Commentary: US Section 232 challenges WTO rules

The US launched five separate WTO dispute actions on Monday challenging the countermeasures taken by China, EU, Canada, Mexico, and Turkey following US tariffs on steel and aluminum. The US claimed that its new tariffs are meant to protect national security and fight unfair trade practices.

From the perspective of the US, the retaliatory measures by the five countries are in violation of WTO rules. But what about the Section 232 steel and aluminum tariffs by the US? This section in fact puts domestic law above international trade rules and is responsible for the trade war.

Trump has repeatedly suggested pulling the US out of the WTO, according to US media. The WTO, previously known as the General Agreement on Tariffs and Trade (GATT), was originally an important part of the global economic system set up by the US after World War II. It was an international agreement led by major developed countries, including the US and countries in Europe, with the aim of fighting trade protectionism and regulating and promoting international trade.

Then why is the US so eager to get rid of the well-regulated system and the international trade agreement that was once dominated by it alone? Is the WTO changing or is the US changing?

The WTO has not changed albeit improvements designed to enhance its functions. What has really changed is the US, which is steadily moving in the opposite direction of the system it has built.

In the era of globalization, emerging economies are rising rapidly, and the global trading system, logistics, supply chains, and production chains have undergone profound changes. Emerging economies have benefited a lot, and the US and other developed countries have reaped huge benefits as well. However, relatively speaking, the US control over the global trade chains, production chains, and value chains is not as powerful as in the past.

According to Joseph Nye, an American political scientist, the US intense agitation reveals the decline of American hegemony.

The best way of responding to trade bullying is to uphold the multilateral rule-based trading system of the WTO and defend its dignity.

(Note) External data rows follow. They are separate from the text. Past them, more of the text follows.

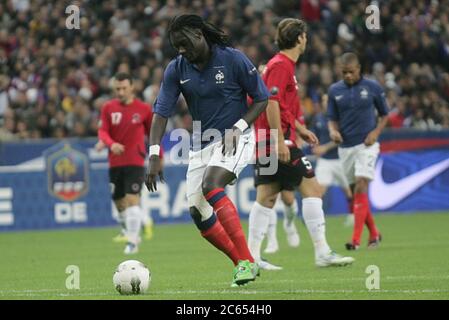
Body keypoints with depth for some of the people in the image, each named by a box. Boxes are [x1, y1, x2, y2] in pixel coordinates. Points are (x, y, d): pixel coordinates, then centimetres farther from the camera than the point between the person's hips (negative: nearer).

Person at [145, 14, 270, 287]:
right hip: (201, 143, 6)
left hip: (234, 139, -6)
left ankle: (247, 261, -28)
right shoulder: (176, 70, -2)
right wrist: (154, 154, -17)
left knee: (211, 186, -30)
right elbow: (161, 112, -5)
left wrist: (238, 128, -19)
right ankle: (243, 265, 12)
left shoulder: (233, 59, -13)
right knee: (197, 211, -2)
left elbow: (262, 99, -5)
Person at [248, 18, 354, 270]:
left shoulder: (283, 64, 20)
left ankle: (252, 257, 5)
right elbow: (271, 103, -20)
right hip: (277, 140, -10)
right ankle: (323, 253, -8)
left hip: (266, 144, 10)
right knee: (312, 188, -7)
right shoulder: (281, 65, -11)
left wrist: (301, 130, 24)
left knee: (266, 197, 7)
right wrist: (280, 141, -24)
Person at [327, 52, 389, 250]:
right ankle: (374, 233, 25)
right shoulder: (334, 90, 5)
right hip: (345, 146, 4)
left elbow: (384, 114, 8)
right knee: (355, 192, 8)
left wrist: (375, 132, -9)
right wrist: (333, 131, -13)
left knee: (361, 188, -16)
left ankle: (356, 239, -19)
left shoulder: (372, 87, -1)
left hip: (366, 145, -4)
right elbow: (332, 119, 9)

This is the basic responsibility of each member. International economic and trade disputes must be resolved by WTO rules.

Since China’s entry into the WTO in 2001, China has strictly fulfilled its commitments and has made tremendous contributions to global trade and economic development through its own development. The US accusation against China is groundless and will not shake China’s determination to promote reform and opening-up and to firmly uphold the principles of the WTO. China will never make any concessions on the major issues concerning the rules of international trade.